Resumamos: el vuelo de la compañía Península donde se encierra casi todo el
relato, con un breve descenso al infierno de Madrid transido de un romanticismo
trágico, se ve obligado a un aterrizaje forzoso en un aeropuerto fantasma
producto de una negligencia. Mientras los pasajeros de la clase business, fauna
que simboliza la corrupción moral del país, se entregan al placer y el olvido,
entretenidos por los azafatos, los de la clase turista no se enteran de nada,
pues han sido narcotizados con ansiolíticos, para que no puedan protestar. Hay
que admirar la inteligencia de Almodóvar para hacer un diagnóstico moral de un
país deprimido, víctima del expolio y el desfalco continuado. De ahí que la
coartada de invocar a la comedia ligera y sofisticada de los años treinta resulte
tan pertinente, pues en ellas cabía esa necesidad de un gran artista (Hawks,
Capra, Lubitsch) de apelar al disparate y crear un universo fabulado para
satirizar un país y una clase social en crisis.
La subversión, decíamos, está en la palabra. Sobre todo en
estos tiempos de corrección política, cuando la incorreción ya no pasa por
filmar los cuerpos desnudos, felaciones o golden
showers que desfilaron por sus
películas. La insubordinación respecto al pensamiento único (el del BCE y el
desmantelamiento de los servicios publicos como imponderables) habita ahora
quizá en aquello que se piensa y se dice. Y Los
amantes pasajeros es una película hecha de palabra y de rostros
desquiciados, de personajes a los que odiar y también por los que sentir amor,
de tramas inestables y de diálogos tan imposibles y directos que sus
significados solo surgen desde la convicción. Uno podrá reírse mucho o nada con
las rebuscadas y surrealistas situaciones que propone Los amantes pasajeros (yo, lo confieso, apenas he cruzado la media
sonrisa durante la proyección, aunque me he divertido mucho con el número
musical de los azafatos, coreografiado para la cámara al ritmo de las Pointer
Sisters), pero desde luego no podrá albergar duda alguna sobre la posición
(ideológica, ética, histórica y humanista) en la que se coloca Almodóvar
respecto a la España de nuestros días, gobernada por tipos tan siniestros como
Montoro.
Y claro, todo ello, con la complicidad de un reparto de
intérpretes numeroso y envidiable, al mando de quien ha demostrado durante
décadas por qué es el mejor director de actores de la cinematografía nacional.
Podemos aceptar finalmente que la risa no sea quizá el objetivo final de este
film, que sus rupturas de la moral dominante deriven hacia la infantilización,
que la ligereza de su epidermis y su acomodo en la comedia del absurdo (no muy
lejos de lo que propusieron Abrahams y Zucker en su momento) no hace sino
ocultar la amargura que lleva dentro, y entonces ataremos algunos cabos sueltos
que delatan el continuado amor por los subgéneros y subproductos del autor de Kika (1993).

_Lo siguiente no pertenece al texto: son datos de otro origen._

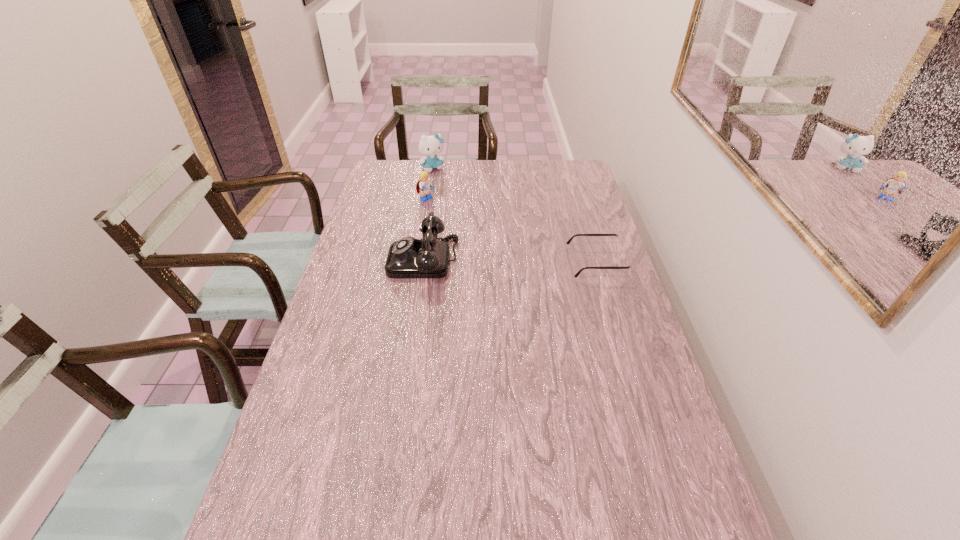
Locate which object ranks in proximity to the farthest object. Please provide its 2D coordinates. Your answer should be formatted as a tuple, i.e. [(x, y)], where the tuple contains the x and y coordinates of a point satisfying the conditions above.

[(424, 186)]

Identify which object is the second closest to the Lego. Please provide its 2D coordinates. Your answer should be formatted as a tuple, i.e. [(x, y)], where the tuple contains the x and y coordinates of a point satisfying the conditions above.

[(409, 257)]

I want to click on vacant point that satisfies the following two spatial constraints: 1. on the front side of the kitten; 2. at the hinge ends of the shortest object, so click(418, 262).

Una posible respuesta la
hallamos en la presencia protagónica, siempre divertida, de Carlos Areces, ese
cómico inigualable que se alió con la revolución “muchachada”, la que prendió
el post-humor de Joaquín Reyes y está dando el salto, en los últimos tiempos,
de la pequeña a la gran pantalla. Porque como en aquel antológico “Celebrities” que Muchachada Nui dedicó al propio
Almodóvar, lo que interesa no es tanto invitar a la evasión con la risa, sino a
la incomodidad desde la más pura y alocada estupefacción.